Prof Tocher's colleague, Dr Monica Betancor, of University of Stirling, says that GM technology is needed to feed an increasing population.
"We are feeding a starving world and we need to find an alternative.
"The population is growing very fast and omega-3 should be available to everyone, not just to those who can afford it.
"There is going to be a gap between supply and demand, and that gap can be filled by GM technology."
Will I be able to buy it in the shops?
If the trial is successful it will be used by the industry to produce "GM healthy salmon" which will be on sale in North and South America and Asia but - as it stands - is unlikely to be used in the UK and the European Union because of perceived resistance to GM products.

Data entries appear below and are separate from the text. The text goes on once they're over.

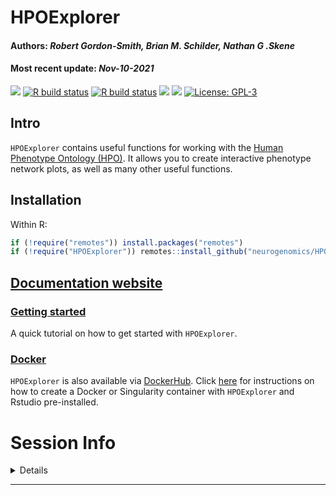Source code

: HPOExplorer
================
<h4>
Authors: <i>Robert Gordon-Smith, Brian M. Schilder, Nathan G .Skene</i>
</h4>
<h4>
Most recent update: <i>Nov-10-2021</i>
</h4>

[![](https://img.shields.io/badge/devel%20version-0.99.1-black.svg)](https://github.com/neurogenomics/HPOExplorer)
[![R build
status](https://github.com/neurogenomics/HPOExplorer/workflows/R-CMD-check-bioc/badge.svg)](https://github.com/neurogenomics/HPOExplorer/actions)
[![R build
status](https://github.com/neurogenomics/HPOExplorer/workflows/DockerHub/badge.svg)](https://github.com/neurogenomics/HPOExplorer/actions)
[![](https://codecov.io/gh/neurogenomics/HPOExplorer/branch/master/graph/badge.svg)](https://codecov.io/gh/neurogenomics/HPOExplorer)
[![](https://img.shields.io/github/last-commit/neurogenomics/HPOExplorer.svg)](https://github.com/neurogenomics/HPOExplorer/commits/master)
[![License:
GPL-3](https://img.shields.io/badge/license-GPL--3-blue.svg)](https://cran.r-project.org/web/licenses/GPL-3)

## Intro

`HPOExplorer` contains useful functions for working with the [Human
Phenotype Ontology (HPO)](https://hpo.jax.org/app/). It allows you to
create interactive phenotype network plots, as well as many other useful
functions.

## Installation

Within R:

``` r
if (!require("remotes")) install.packages("remotes")
if (!require("HPOExplorer")) remotes::install_github("neurogenomics/HPOExplorer")
```

## [Documentation website](https://neurogenomics.github.io/HPOExplorer/)

### [Getting started](https://neurogenomics.github.io/HPOExplorer/articles/HPOExplorer.html)

A quick tutorial on how to get started with `HPOExplorer`.

### [Docker](https://neurogenomics.github.io/HPOExplorer/articles/docker.html)

`HPOExplorer` is also available via
[DockerHub](https://hub.docker.com/repository/docker/neurogenomicslab/hpoexplorer).
Click
[here](https://neurogenomics.github.io/HPOExplorer/articles/docker.html)
for instructions on how to create a Docker or Singularity container with
`HPOExplorer` and Rstudio pre-installed.

# Session Info

<details>

``` r
utils::sessionInfo()
```

    ## R version 4.1.0 (2021-05-18)
    ## Platform: x86_64-pc-linux-gnu (64-bit)
    ## Running under: Ubuntu 20.04.2 LTS
    ## 
    ## Matrix products: default
    ## BLAS/LAPACK: /usr/lib/x86_64-linux-gnu/openblas-pthread/libopenblasp-r0.3.8.so
    ## 
    ## locale:
    ##  [1] LC_CTYPE=en_US.UTF-8       LC_NUMERIC=C              
    ##  [3] LC_TIME=en_US.UTF-8        LC_COLLATE=en_US.UTF-8    
    ##  [5] LC_MONETARY=en_US.UTF-8    LC_MESSAGES=C             
    ##  [7] LC_PAPER=en_US.UTF-8       LC_NAME=C                 
    ##  [9] LC_ADDRESS=C               LC_TELEPHONE=C            
    ## [11] LC_MEASUREMENT=en_US.UTF-8 LC_IDENTIFICATION=C       
    ## 
    ## attached base packages:
    ## [1] stats     graphics  grDevices utils     datasets  methods   base     
    ## 
    ## loaded via a namespace (and not attached):
    ##  [1] tidyselect_1.1.1    xfun_0.28           purrr_0.3.4        
    ##  [4] colorspace_2.0-2    vctrs_0.3.8         generics_0.1.1     
    ##  [7] htmltools_0.5.2     usethis_2.1.3       yaml_2.2.1         
    ## [10] utf8_1.2.2          rlang_0.4.12        gert_1.4.2         
    ## [13] pillar_1.6.4        glue_1.5.0          DBI_1.1.1          
    ## [16] RColorBrewer_1.1-2  rvcheck_0.2.1       lifecycle_1.0.1    
    ## [19] stringr_1.4.0       dlstats_0.1.4       munsell_0.5.0      
    ## [22] gtable_0.3.0        evaluate_0.14       knitr_1.36         
    ## [25] fastmap_1.1.0       curl_4.3.2          sys_3.4            
    ## [28] fansi_0.5.0         openssl_1.4.5       scales_1.1.1       
    ## [31] BiocManager_1.30.16 desc_1.4.0          jsonlite_1.7.2     
    ## [34] fs_1.5.0            credentials_1.3.1   ggplot2_3.3.5      
    ## [37] askpass_1.1         digest_0.6.28       stringi_1.7.5      
    ## [40] gh_1.3.0            dplyr_1.0.7         grid_4.1.0         
    ## [43] rprojroot_2.0.2     cli_3.1.0           tools_4.1.0        
    ## [46] yulab.utils_0.0.4   magrittr_2.0.1      tibble_3.1.6       
    ## [49] crayon_1.4.2        pkgconfig_2.0.3     ellipsis_0.3.2     
    ## [52] assertthat_0.2.1    rmarkdown_2.11      httr_1.4.2         
    ## [55] rstudioapi_0.13     gitcreds_0.1.1      badger_0.1.0       
    ## [58] R6_2.5.1            compiler_4.1.0

</details>
<hr>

Prof Johnathan Napier, who developed the GM plants at Rothamsted Research in Harpenden believes that Brexit might provide the UK government with an opportunity to rethink its approach to GM.
"I think the technology has a great deal to offer. It's not necessarily a silver bullet but I think we should use it along with other approaches we could adopt. Especially now that we are going to be leaving the EU, we could make this an opportunity as to how we regulate GM."
I bet not everyone agrees with them?
Liz O'Neill, who is the director of the campaign group GM Freeze, believes that the GM solution increases what she sees as an intensification of the mass production of food:
"Fish farming is a fundamentally unsustainable and inefficient form of producing food. So, yet again, GM is being used as a sticking plaster to prop up unsustainable farming methods and the industrialised production of our food.
"Using prime agricultural land to grow a crop that is then fed to fish who are kept in potentially environmentally damaging fish farms is not a holistic solution to the problem. People want a short food chain and they want to be connected with their food."